- _Activity_
Restate all of the entries exactly, dropping any pictures they hold.

Saved entries
________________
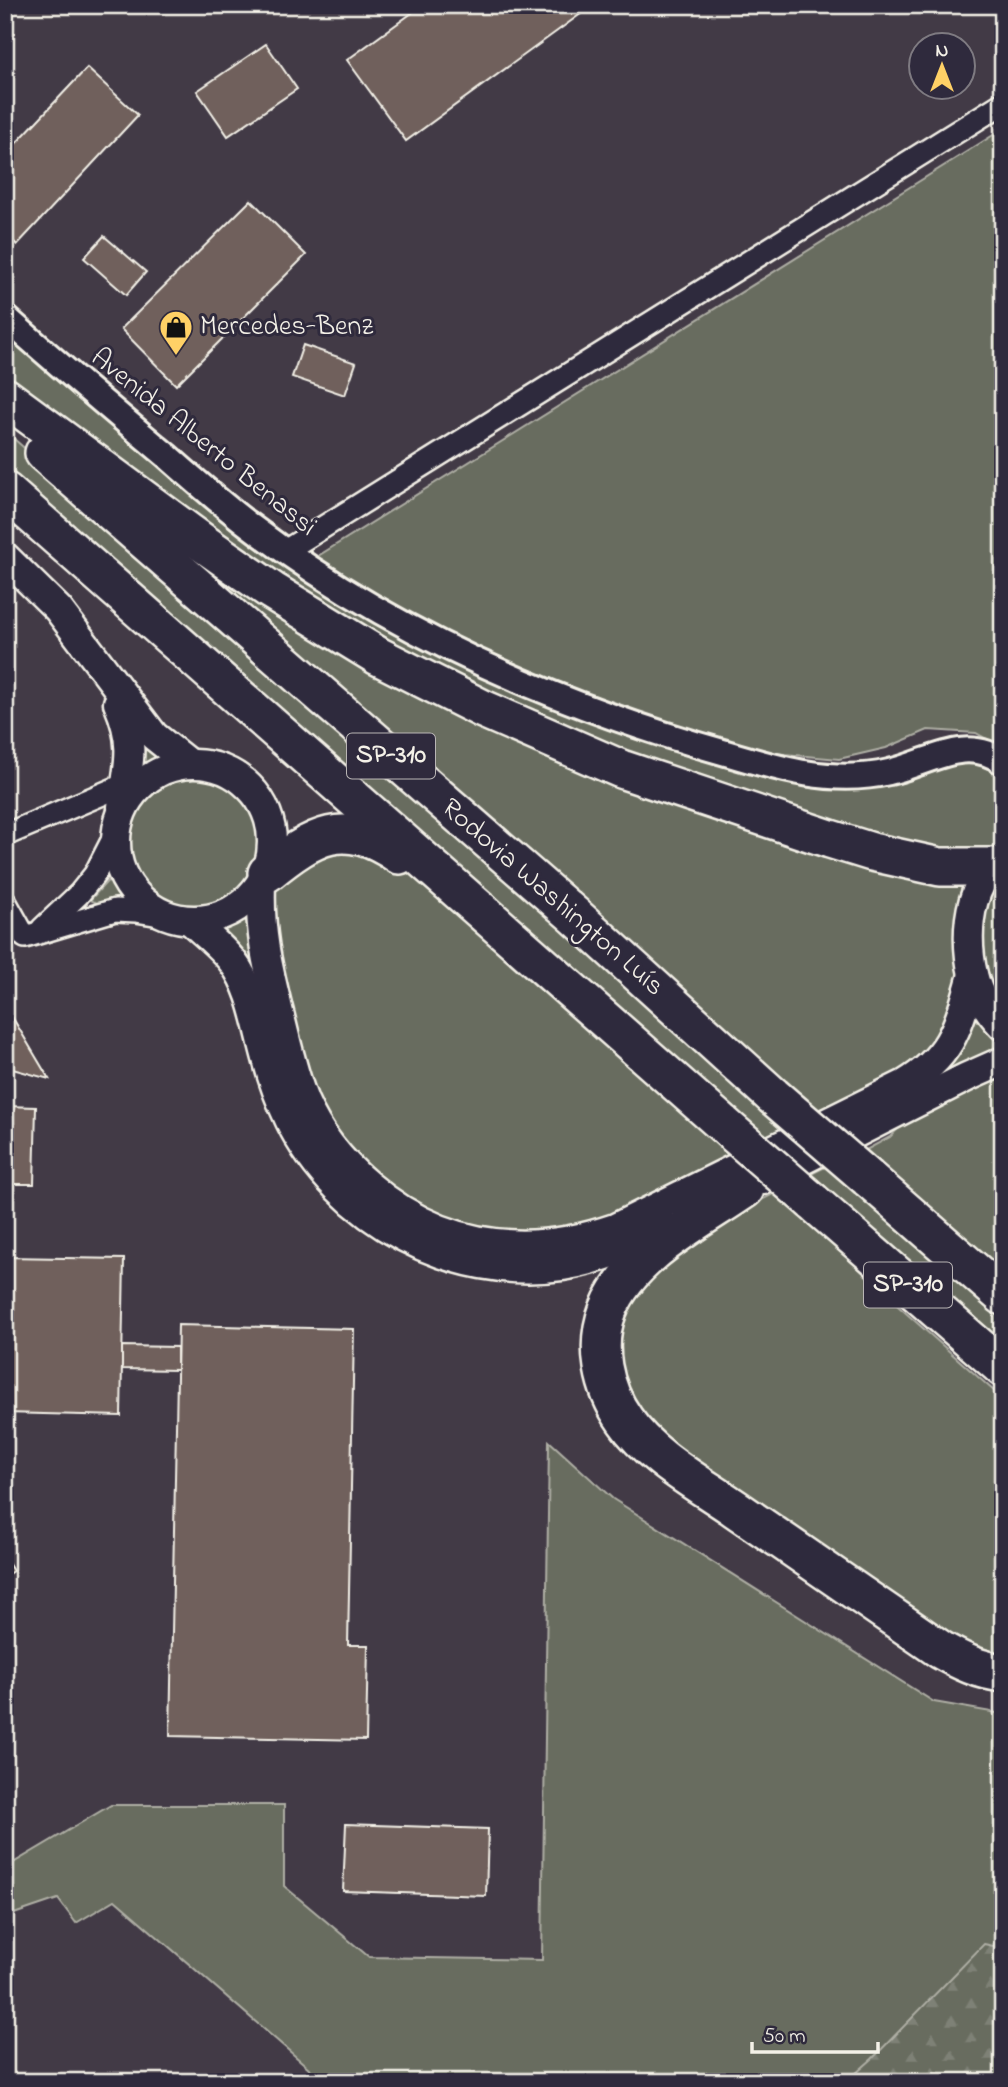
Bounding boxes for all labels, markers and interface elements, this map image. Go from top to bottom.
north arrow [906,32,976,102]
text: N [936,38,949,65]
place label: Mercedes-Benz [200,307,373,348]
shop icon: Mercedes-Benz [157,308,195,357]
street label: Avenida Alberto Benassi [81,339,325,547]
road number: SP-310 [347,734,435,778]
street label: Rodovia Washington Luís [431,789,673,1007]
road number: SP-310 [864,1262,952,1308]
scale bar [752,2010,878,2054]
text: 50 m [763,2022,806,2052]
________________
- _Result for this task_
Bounding boxes for all labels, markers and interface elements, this map image. Go from top to bottom.
north arrow [906,32,976,102]
text: N [936,38,949,65]
place label: Mercedes-Benz [200,307,373,348]
shop icon: Mercedes-Benz [157,308,195,357]
street label: Avenida Alberto Benassi [81,339,325,547]
road number: SP-310 [347,734,435,778]
street label: Rodovia Washington Luís [431,789,673,1007]
road number: SP-310 [864,1262,952,1308]
scale bar [752,2010,878,2054]
text: 50 m [763,2022,806,2052]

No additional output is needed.